For some people, this self-titled LP from Melbourne’s Tyrannamen has been a long time coming. For others, this might be a newly discovered treat. No matter which side your listening aligns with, I would hazard a guess that the most potent emotion that surfaces after the first listen is jubilation. It’s a winner for the band and another stellar release from one of Australia’s pre-eminent independent punk labels, Cool Death Records. Tyrannamen construct and rip apart incredible punk numbers, yet they infuse the sound with a lot of soulful swagger – making an exceptionally listenable album of ramshackle, sing-along worthy tunes.
For many years Tyrannamen has destroyed stages with a fiery blend of driving punk and chain gang blues. A few ears unfamiliar with Tyrannamen’s sound might liken them to Royal Headache, probably thanks to the low fidelity aesthetic of the guitar sound and the predilection for short, sweet and satisfying song durations. One key difference is the vocal stylings of each band – where Royal Headache’s vocals are uttered through one singer, Tyrannamen often employ gang vocals to supplement and enforce the lyrics. In this sense I’d also liken it to the scuffed-up stylings of the early songs from Brisbane’s Velociraptor. Where RH’s Shogun is at times light-footed and joyous with his vocals, Tyrannamen’s Nic Imfeld is more grounded, burly and hoarse – though both are unafraid to howl, to express, to be slightly vulnerable in their song writing.
Songs such as ’I Can’t Read Your Mind’, ‘Ice Age’ and ‘You Should Leave Him’ touch on the tried and true notions of affection, rejection, dejection and envy – at least where love is concerned. The albums opener, ‘I Can’t Read Your Mind’ kicks off immediately and forcefully and drops listeners right into a whirlwind of confusion – when ends don’t meet and misunderstandings between partners is rife (“I can tell there is something troubling you, but what it is you won’t let me see”). ‘Ice Age’ likens the disintegration of a relationship to the complete breakdown of society as we know it – leaving nothing but a cold, desolate expanse to inhabit. ‘You Should Leave Him’ touches on, well, you can guess. This song is a way less pathetic ‘Jessie’s Girl’. This see’s Imfeld confessing his feelings more directly and putting it all on the line, which is more Tyrannamen’s style – all or nothing.
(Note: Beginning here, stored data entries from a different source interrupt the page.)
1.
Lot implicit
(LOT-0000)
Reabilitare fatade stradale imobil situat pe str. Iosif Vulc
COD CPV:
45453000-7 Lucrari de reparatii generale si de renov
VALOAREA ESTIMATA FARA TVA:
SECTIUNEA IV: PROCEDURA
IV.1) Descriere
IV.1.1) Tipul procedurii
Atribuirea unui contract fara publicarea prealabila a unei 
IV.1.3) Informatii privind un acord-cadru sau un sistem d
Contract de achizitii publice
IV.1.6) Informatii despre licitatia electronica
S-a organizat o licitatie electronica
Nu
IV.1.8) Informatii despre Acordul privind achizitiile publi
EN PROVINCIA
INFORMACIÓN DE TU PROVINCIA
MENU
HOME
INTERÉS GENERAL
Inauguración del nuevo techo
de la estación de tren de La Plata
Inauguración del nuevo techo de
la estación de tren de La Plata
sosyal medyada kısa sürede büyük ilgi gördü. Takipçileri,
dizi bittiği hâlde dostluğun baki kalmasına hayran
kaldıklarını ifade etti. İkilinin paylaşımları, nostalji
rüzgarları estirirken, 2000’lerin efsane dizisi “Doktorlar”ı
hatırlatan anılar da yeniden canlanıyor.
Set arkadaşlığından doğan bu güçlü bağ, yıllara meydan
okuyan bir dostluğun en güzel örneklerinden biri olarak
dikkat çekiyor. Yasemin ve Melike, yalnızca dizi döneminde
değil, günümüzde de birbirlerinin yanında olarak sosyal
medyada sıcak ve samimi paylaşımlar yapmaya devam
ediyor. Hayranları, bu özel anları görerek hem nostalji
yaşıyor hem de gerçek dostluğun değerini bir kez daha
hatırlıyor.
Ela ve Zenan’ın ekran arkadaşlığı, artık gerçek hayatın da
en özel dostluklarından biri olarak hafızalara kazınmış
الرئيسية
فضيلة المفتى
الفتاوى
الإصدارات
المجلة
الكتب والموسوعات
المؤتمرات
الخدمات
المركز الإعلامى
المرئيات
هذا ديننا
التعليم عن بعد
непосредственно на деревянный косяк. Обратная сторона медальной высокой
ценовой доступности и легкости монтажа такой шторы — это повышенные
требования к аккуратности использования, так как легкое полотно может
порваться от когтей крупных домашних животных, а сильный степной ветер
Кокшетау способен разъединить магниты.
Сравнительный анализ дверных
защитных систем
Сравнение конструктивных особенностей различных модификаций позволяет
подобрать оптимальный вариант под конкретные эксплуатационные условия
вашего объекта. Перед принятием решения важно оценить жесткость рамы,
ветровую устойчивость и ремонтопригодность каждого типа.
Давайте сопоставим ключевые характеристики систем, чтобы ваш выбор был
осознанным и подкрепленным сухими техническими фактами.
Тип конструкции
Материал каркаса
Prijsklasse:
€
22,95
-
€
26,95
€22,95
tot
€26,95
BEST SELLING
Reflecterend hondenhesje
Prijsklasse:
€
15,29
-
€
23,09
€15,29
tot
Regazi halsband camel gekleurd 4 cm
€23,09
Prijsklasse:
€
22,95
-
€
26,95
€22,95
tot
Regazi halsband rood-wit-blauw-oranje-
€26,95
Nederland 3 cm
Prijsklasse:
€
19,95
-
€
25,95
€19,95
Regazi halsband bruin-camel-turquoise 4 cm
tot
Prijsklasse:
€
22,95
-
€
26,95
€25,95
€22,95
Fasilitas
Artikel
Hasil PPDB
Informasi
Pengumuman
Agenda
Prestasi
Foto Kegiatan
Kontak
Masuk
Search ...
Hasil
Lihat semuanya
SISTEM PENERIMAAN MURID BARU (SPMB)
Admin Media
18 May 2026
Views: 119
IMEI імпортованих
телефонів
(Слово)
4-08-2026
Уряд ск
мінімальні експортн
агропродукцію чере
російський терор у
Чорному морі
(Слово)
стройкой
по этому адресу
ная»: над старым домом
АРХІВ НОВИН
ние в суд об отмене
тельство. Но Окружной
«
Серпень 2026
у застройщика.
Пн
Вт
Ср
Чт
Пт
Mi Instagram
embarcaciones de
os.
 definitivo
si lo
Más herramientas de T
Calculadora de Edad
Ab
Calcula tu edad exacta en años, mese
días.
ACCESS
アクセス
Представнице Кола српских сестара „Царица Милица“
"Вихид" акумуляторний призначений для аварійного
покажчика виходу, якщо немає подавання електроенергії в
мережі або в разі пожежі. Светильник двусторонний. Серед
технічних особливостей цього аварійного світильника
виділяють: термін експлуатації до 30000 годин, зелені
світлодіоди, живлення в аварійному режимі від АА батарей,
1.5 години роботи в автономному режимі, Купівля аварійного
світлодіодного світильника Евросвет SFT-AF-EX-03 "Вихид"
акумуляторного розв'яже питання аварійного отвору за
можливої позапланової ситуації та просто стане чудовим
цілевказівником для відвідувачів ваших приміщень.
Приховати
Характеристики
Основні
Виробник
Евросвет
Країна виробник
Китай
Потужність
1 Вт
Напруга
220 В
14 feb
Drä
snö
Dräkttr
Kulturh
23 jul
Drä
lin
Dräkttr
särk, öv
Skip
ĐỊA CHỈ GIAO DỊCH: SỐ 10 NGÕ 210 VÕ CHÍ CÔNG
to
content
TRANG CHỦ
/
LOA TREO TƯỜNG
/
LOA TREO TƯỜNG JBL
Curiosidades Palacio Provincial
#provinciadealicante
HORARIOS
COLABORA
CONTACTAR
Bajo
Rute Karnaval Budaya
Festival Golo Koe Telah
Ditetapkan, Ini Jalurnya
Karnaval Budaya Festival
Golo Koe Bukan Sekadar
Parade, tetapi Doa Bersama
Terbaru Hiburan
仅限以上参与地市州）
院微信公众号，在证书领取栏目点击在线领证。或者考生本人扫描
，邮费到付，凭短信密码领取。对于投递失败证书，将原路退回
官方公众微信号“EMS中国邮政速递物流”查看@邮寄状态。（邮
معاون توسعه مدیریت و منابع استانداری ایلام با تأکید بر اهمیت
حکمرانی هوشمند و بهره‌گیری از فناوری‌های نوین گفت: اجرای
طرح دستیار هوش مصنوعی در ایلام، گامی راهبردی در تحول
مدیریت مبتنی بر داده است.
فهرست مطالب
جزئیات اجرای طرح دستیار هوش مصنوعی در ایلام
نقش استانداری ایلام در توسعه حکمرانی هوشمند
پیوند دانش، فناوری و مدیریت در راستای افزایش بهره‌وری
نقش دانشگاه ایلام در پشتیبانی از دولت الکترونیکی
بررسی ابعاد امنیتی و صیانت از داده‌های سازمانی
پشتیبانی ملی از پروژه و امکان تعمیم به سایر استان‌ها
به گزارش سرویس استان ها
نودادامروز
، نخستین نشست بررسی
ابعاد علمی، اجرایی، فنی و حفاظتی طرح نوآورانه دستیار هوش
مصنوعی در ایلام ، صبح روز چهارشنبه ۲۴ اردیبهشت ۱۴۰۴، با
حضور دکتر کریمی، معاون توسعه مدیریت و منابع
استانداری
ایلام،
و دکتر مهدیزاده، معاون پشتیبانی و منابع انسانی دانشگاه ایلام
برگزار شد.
The songs from Tyrannamen focus on suburban woes and isolation through gentrification. There is sorrow, there is confusion, there is frustration – though I would say that there is also a hell of a lot of hopefulness (evidenced in songs such as ‘Happiness’) where the trials of the daily grind are washed away like a humidity beating storm. In a short space of time I have been taken on a ride of ups and downs, been through the sonic ringer and felt the despair that comes with fucking up too many times (especially in ‘Diamond Ring’, which looks at the realities of fucking up big time) – but I am standing tall at the end of it. This is great, vibrant rock and roll – embodying the best segments of Australia’s fierce punk rock sound and mixing it with soulful R&B. This album is heartfelt, it’s honest and it’s re-listenable. Tyrranamen do what punk bands do best – they make you want to move. 2016 will be another banner year for Australian punk if other bands follow this example.